#### [Work instructions]
Wherever a line in the records contains the word "封建社会那种征服", return that line.

#### [Saved entries]
"""

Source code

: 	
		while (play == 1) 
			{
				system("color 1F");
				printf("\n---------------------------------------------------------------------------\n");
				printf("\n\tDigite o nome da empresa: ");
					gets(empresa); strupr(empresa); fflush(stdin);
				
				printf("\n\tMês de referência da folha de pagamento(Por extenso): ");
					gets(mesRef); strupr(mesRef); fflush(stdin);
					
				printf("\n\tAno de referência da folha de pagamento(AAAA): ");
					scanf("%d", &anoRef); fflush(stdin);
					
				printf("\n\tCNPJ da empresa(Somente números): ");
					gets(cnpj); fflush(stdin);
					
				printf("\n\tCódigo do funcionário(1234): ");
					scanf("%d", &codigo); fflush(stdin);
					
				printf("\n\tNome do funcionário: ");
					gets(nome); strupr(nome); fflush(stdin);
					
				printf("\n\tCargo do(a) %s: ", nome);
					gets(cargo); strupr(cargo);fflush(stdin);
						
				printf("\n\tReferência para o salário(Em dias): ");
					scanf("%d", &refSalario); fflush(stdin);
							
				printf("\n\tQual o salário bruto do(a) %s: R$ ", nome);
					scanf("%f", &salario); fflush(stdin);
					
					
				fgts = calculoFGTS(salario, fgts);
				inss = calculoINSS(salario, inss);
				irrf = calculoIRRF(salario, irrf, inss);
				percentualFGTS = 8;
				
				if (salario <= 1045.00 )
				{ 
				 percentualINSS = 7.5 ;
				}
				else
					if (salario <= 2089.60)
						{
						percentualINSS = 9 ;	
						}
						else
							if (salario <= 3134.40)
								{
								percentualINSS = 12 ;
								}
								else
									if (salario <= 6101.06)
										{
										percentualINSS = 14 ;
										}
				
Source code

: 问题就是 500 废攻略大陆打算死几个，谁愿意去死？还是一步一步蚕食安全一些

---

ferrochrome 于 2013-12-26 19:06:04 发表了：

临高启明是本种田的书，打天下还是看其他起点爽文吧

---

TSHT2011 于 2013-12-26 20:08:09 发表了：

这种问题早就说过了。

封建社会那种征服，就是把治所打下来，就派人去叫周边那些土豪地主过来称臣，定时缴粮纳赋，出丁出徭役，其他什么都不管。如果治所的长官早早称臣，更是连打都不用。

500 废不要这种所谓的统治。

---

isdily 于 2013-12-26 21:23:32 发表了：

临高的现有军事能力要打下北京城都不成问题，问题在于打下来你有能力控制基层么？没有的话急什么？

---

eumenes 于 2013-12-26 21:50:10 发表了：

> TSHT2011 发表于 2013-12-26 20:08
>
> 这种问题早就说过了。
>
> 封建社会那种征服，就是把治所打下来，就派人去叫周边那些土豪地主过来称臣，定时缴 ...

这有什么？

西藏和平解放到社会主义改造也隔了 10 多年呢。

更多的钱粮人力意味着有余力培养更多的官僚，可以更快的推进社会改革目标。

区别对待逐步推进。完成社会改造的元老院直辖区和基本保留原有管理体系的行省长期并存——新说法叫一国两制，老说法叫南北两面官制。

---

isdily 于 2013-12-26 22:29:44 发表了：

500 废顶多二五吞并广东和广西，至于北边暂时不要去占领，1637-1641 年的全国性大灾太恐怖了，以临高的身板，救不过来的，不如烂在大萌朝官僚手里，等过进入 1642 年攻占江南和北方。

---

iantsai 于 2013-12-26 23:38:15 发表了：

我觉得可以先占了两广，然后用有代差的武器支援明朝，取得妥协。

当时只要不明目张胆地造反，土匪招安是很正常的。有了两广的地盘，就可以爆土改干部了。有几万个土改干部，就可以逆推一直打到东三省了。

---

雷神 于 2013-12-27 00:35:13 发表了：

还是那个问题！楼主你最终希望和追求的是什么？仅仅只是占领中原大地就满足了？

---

"""

#### [Solved problem]
封建社会那种征服，就是把治所打下来，就派人去叫周边那些土豪地主过来称臣，定时缴粮纳赋，出丁出徭役，其他什么都不管。如果治所的长官早早称臣，更是连打都不用。
> 封建社会那种征服，就是把治所打下来，就派人去叫周边那些土豪地主过来称臣，定时缴 ...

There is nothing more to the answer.